The original documentary, "Manufacturing Consent," (on Disc 1) was useful in introducing certain aspects of Professor Noam Chomsky's views on the media. However, it suffers from choppy editing that makes it very difficult to follow Dr. Chomsky's expressed train of thought on a given subject.
In trying to make the documentary's subject matter more accessible, the film-makers resort to irritating techniques meant to bring levity and relief through various unnecessary segues and supposedly humorous or ironic illustrations of its examples. So, when Dr. Chomsky talks about his theory of how the human brain learns language, the film cuts to showing a small child reading aloud a transcript excerpt of the linguist explaining the said theory. Much more annoying are numerous occasions in which the film makers waste money inputting special effects to make it seem that Dr. Chomsky's talks against corporations and consumerism are being projected on some big screen in a mall or seem that his dismissal of competitive sports as irrational jingoism is being projected on a football stadium screen.
I sympathize with the film makers' desire to compromise with an audience not normally interested in heady discussion. However, the result makes the film less entertaining and -- most importantly -- less accessible than a more forthright version might have been, not more. The decision to constantly supplement what Dr. Chomsky was trying to explain with a superficial layer of visual and auditory stimulation actually works against the film's message by distracting from and interfering with a full understanding of the nuances of the information.
This is not helped by the fact that the film includes no subtitles -- unless translating into English from some foreign language -- or properly-working closed captioning. Another technical issue is that the DVD was clumsily authored. Sometimes, when one presses "menu" during the film, it doesn't navigate to the menu selection, but just stops. It's impossible to skip from Chapter 13 to 14 without having to scan through or go to the main menu; there's also a bit of artifacting, which occurs when digital information is compressed. Yet these are minor quibbles with what's mostly an educational film that shouldn't depend on the highest possible production standards that might have caused the DVD to cost more anyway.
For all its choppiness, the film settles on some specific topics long enough to get more than the general gist of what Dr. Chomsky is saying. A little over an hour into the documentary, the East Timor genocide of the late 1970s is fascinatingly explored; the topic builds upon already sketched theories about the media and why this story was censored in countries responsible for its occurrence. This is powerful stuff. I wish the film had more of such moments, since the scope of Dr. Chomsky's controversial work has surely supplied ample cases of similarly thought-provoking value. Yet, this one alone is enough to save the documentary from simply being a hagiography of its star intellectual, as it often comes across.
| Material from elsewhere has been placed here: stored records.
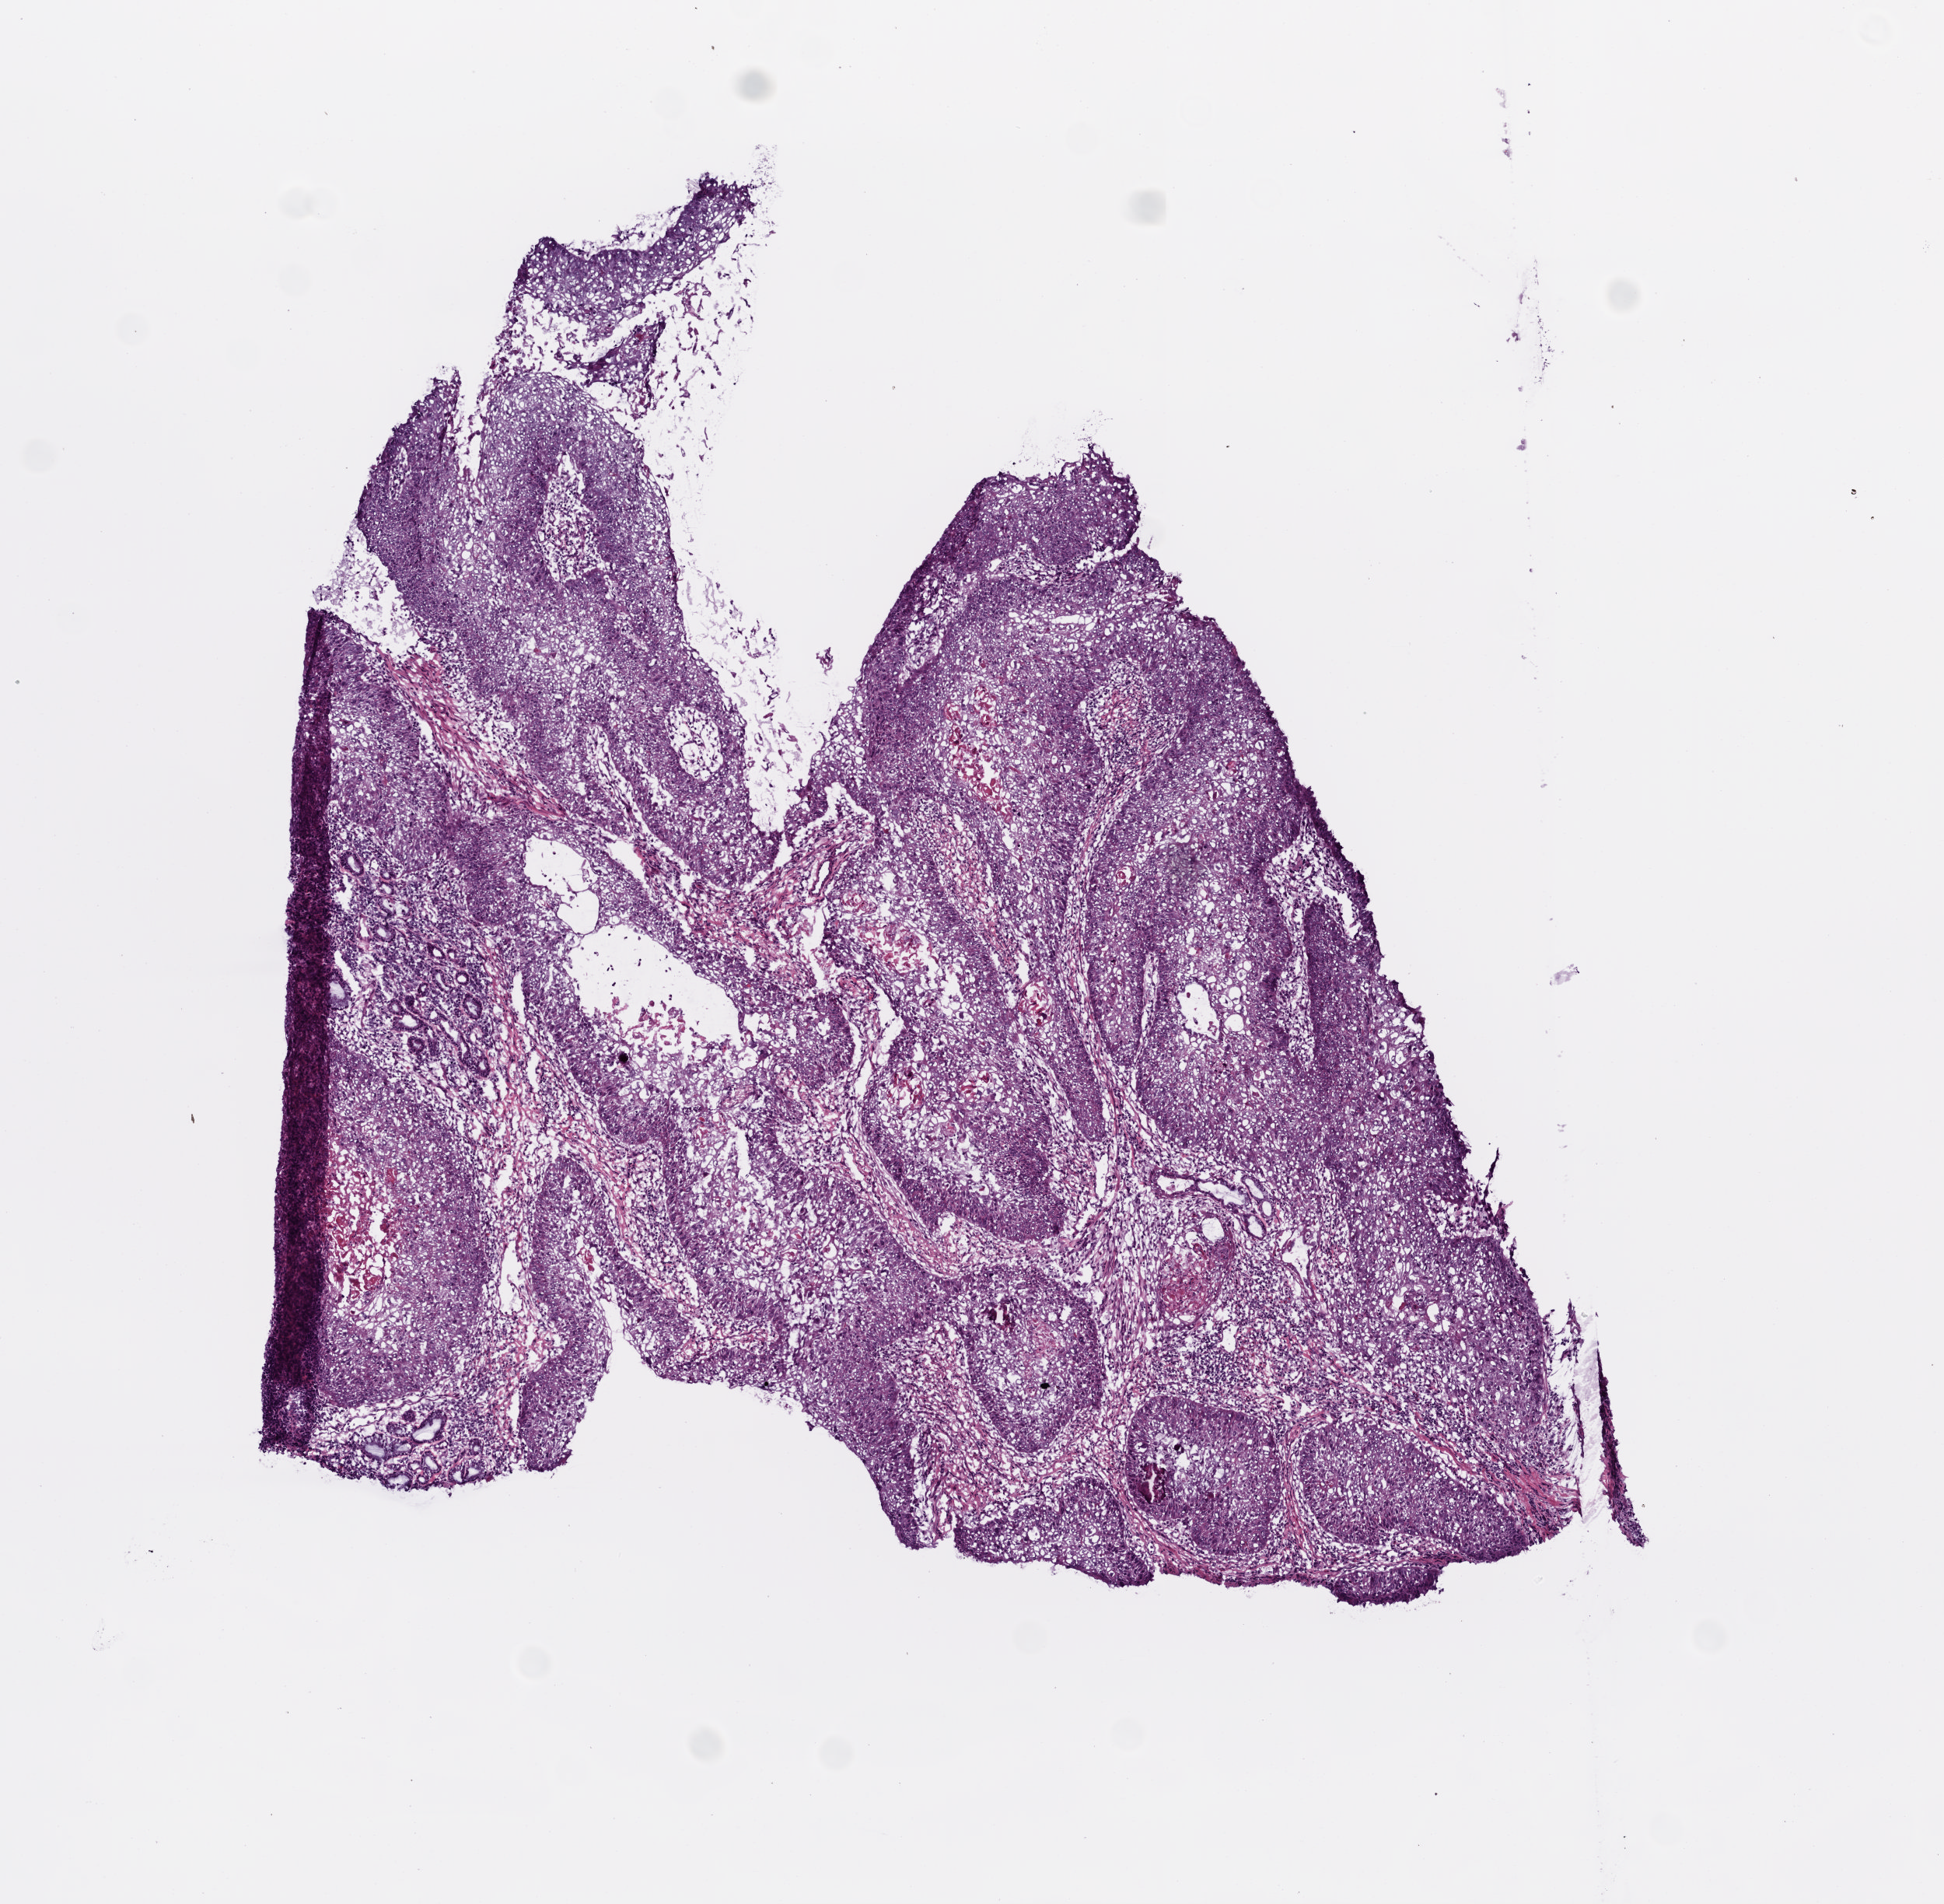
Whole-slide histology image, Hematoxylin and eosin (H&E) stained — a low-resolution overview of the entire scanned area, about 5.0 x 4.9 mm; frozen section; head and neck, primary tumour sample. Male, age 54 years at initial diagnosis. Histologic grade: G2 (moderately differentiated). Composition of this section per pathologist review: tumour cells 80%, tumour nuclei 80%, normal cells 0%, stromal cells 15%, necrosis 5%.
* AJCC pathologic stage: IVA (7th edition)
* pathologic diagnosis: Squamous cell carcinoma, NOS (larynx, NOS)
* lymph nodes positive (case pathology): 1 of 68 examined
* laterality: right
* TNM: T3 N2c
Indeed, a major criticism of the film is that the viewer need be very much acquainted with the subjects discussed to be able to understand the hodge-podge references and sound-bytes to which Mr. Chomsky's complicated views on numerous subjects are reduced; the quick summary, edited style of the film actually has the effect of oddly cheerleading this humble protagonist with a slightly propagandistic drumbeat of ridicule toward every critic of his; mostly through media clips, it's inferred such detractors are either corrupt or unreasonable without showing us exactly why by providing the full context. Even if some, such as The New York Times' representatives, are given their fair say, most are dismissively (though sometimes fairly) exposed for their shrill intolerance in contrast to our hero's respectful calm. It's ironic that a film correctly criticizing the mainstream media so heavily for its brevity and bias is caught up in the same problem.
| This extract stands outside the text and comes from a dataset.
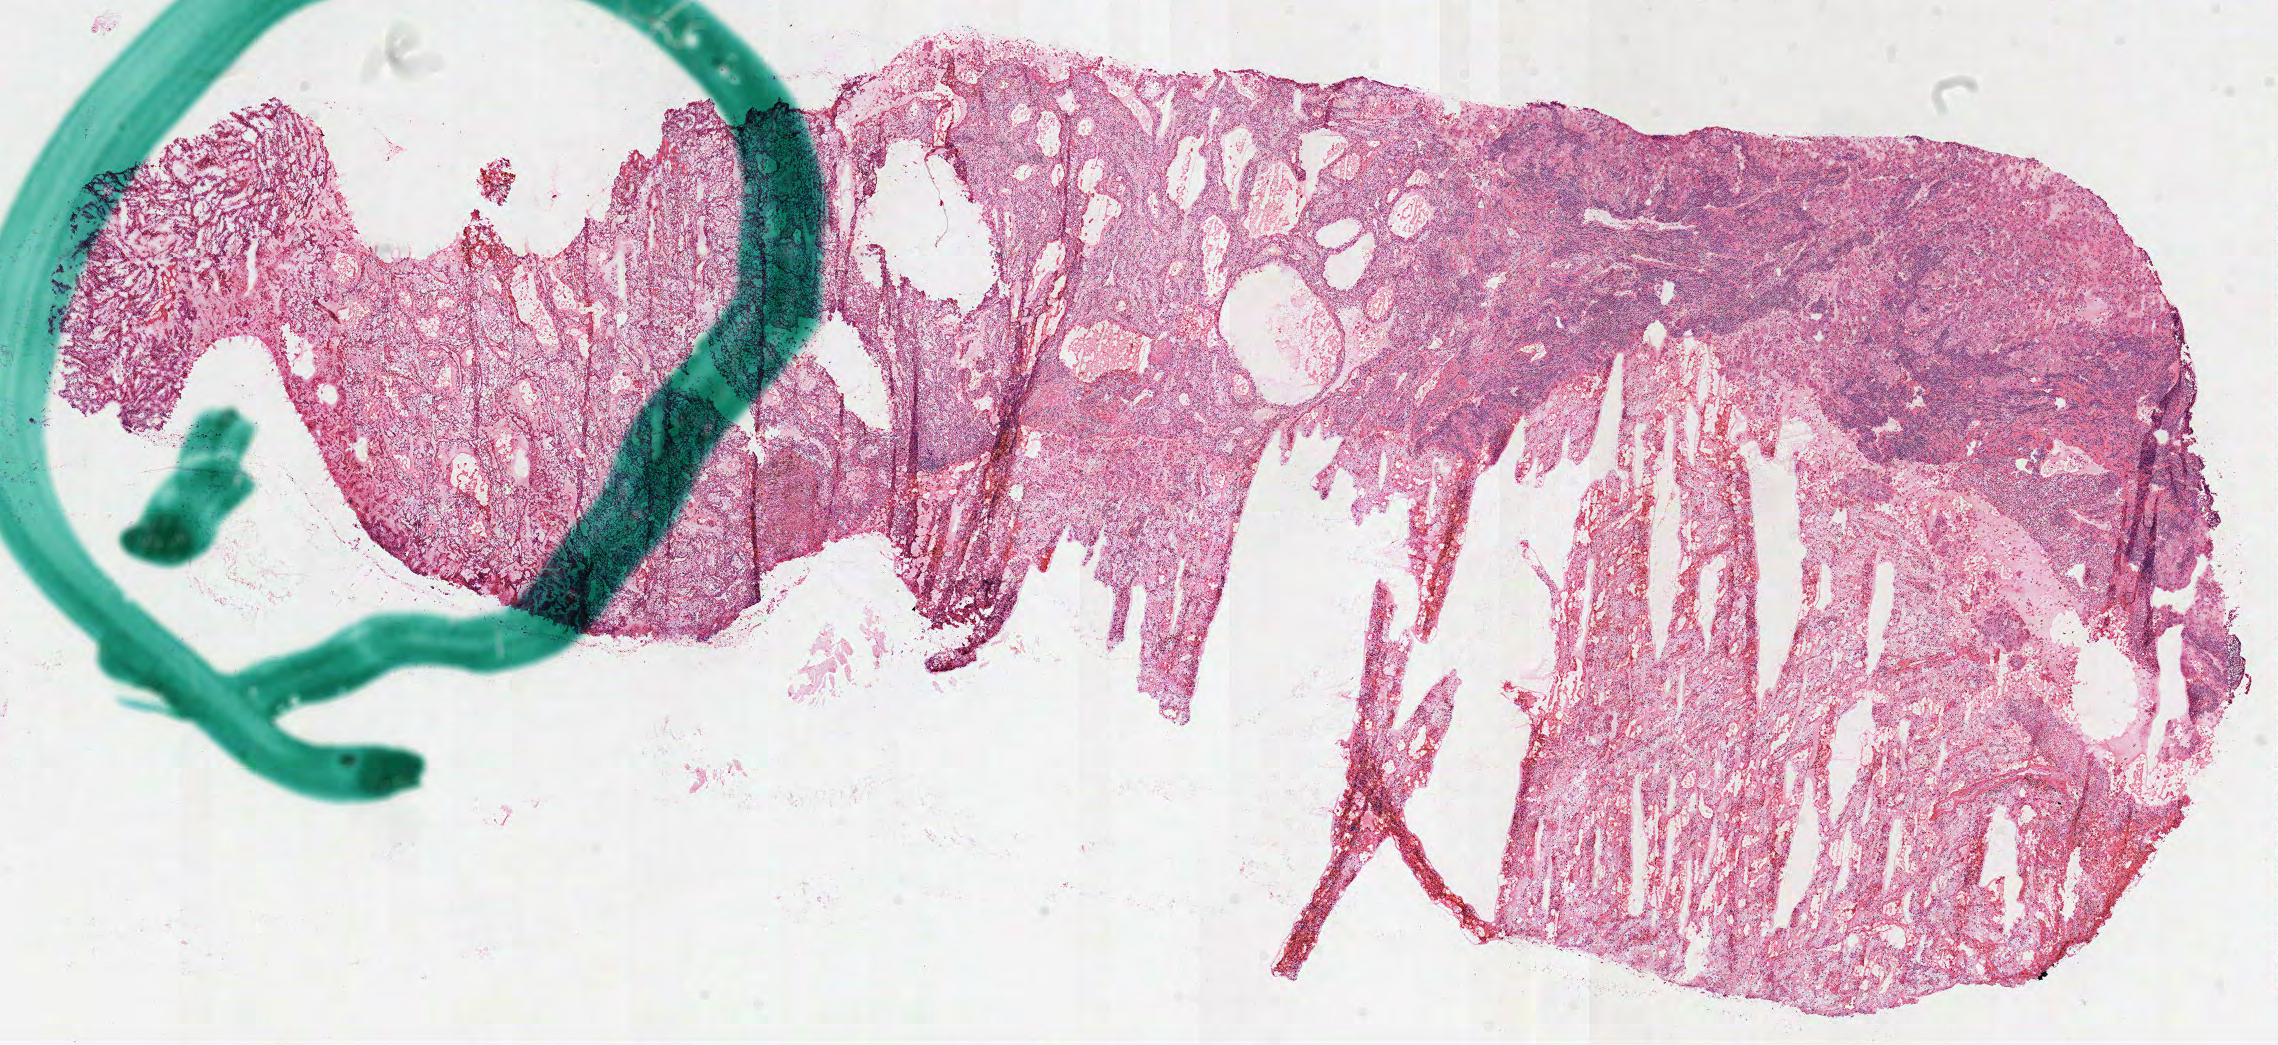
Digitized H&E-stained tissue section (whole slide), shown as a low-resolution overview of the whole scanned area (about 18.4 x 8.4 mm, from a 40x scan), frozen section, sample: primary tumour, kidney. Patient: male, age at initial diagnosis 58 years. Histologic grade: G4 (undifferentiated). Slide review estimates, as recorded: tumour cells 80%, tumour nuclei 65%, normal cells 0%, stromal cells 20%, necrosis 0%. Infiltration values recorded for this section: lymphocyte infiltration 25%, monocyte infiltration 3%, neutrophil infiltration 1%.
• histologic diagnosis: Clear cell adenocarcinoma, NOS
• TNM: T3a NX M1
• AJCC pathologic stage: IV (7th edition)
Perhaps, this is why Disc 2 is so welcome and worth 5 stars. Some of the interview segments used in the film with criminal brevity and without needed context are provided in full here: a half hour 1969 episode of "Firing Line" with William Buckley, Jr. discussing various Cold War issues, a 16-minute WGBH interview from 1986 with Dr. Chomsky and the President of Boston University, John Silber, and a half-hour debate with Michel Foucault from 1971, for which there are unfortunately no English subtitles for Mr. Foucault's French; for anyone with a reasonable understanding of French, it might not be too much of a problem, though, and Mr. Chomsky speaks in English. Perhaps most precious are: the 2007 41-minute interview by the film makers of Dr. Chomsky on the relevance of the film and an update of its subject matter, including East Timor; and the hour and a half 2005 Harvard University debate between the pro-Israeli celebrity lawyer Alan Dershowitz and Dr. Chomsky, who argues for a humanizing, fairer view of Palestinians.
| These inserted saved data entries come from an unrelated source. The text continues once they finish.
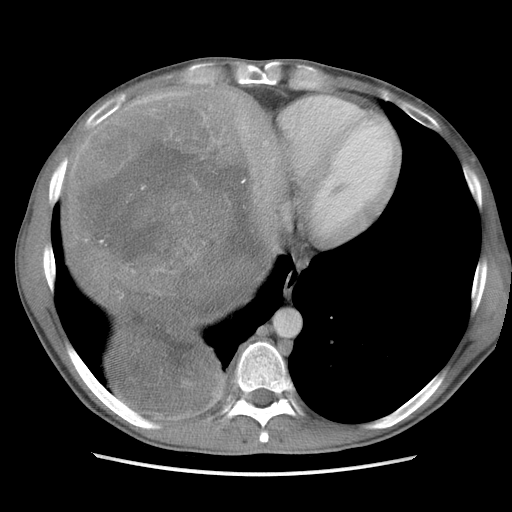
Contrast-enhanced abdominal CT, one axial slice. Slice 93 of 115 in the series (ordered by position). Soft-tissue window (W 400 / L 40 HU). 512 × 512 image matrix, field of view 360 × 360 mm. Male patient. Case-level facts recorded for this patient, not image findings: diagnosis: adrenocortical carcinoma; tumour side: right adrenal; Ki-67 index: 13 %; stage (as recorded): 3.
Annotated regions visible in this slice (semi-automatic segmentation, software-assisted and operator-edited):
- mass: box from (x=72, y=90) to (x=280, y=416) px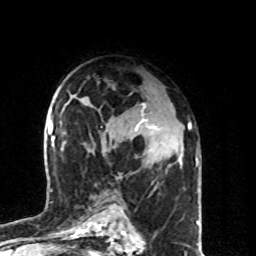
Breast MRI (dynamic contrast-enhanced), one axial slice; slice 50 of 80 in the series (ordered by position); cropped to one breast; dynamic contrast-enhanced series, time point 2 of 8 at this slice position (early post-contrast); 1.5 T; TE 4.2 ms, TR 7 ms; 2 mm slice thickness; 256 × 256 image matrix, field of view 160 × 160 mm. Female patient.
Annotated regions visible in this slice (semi-automatic segmentation, software-assisted and operator-edited):
- enhancing-tissue mask used for the functional tumour volume (all voxels passing the contrast-enhancement thresholds inside the analysis volume; usually the tumour): bounding box (x1, y1, x2, y2) in pixels: (135, 104, 155, 131)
I wish the film makers had included another disc's worth of material referenced in the documentary, such as the 11-minute "McNeil/Lehrer Newshour" interview from 1991. It's these longer primary sources that allow for greater understanding of the subtleties of Noam Chomsky's views and it's why Disc 2 easily makes this DVD worth the purchase. If anything, even the documentary sparked enough of my curiosity to make me want to know even more about Noam Chomsky's views than what's presented here, and that was probably the whole point.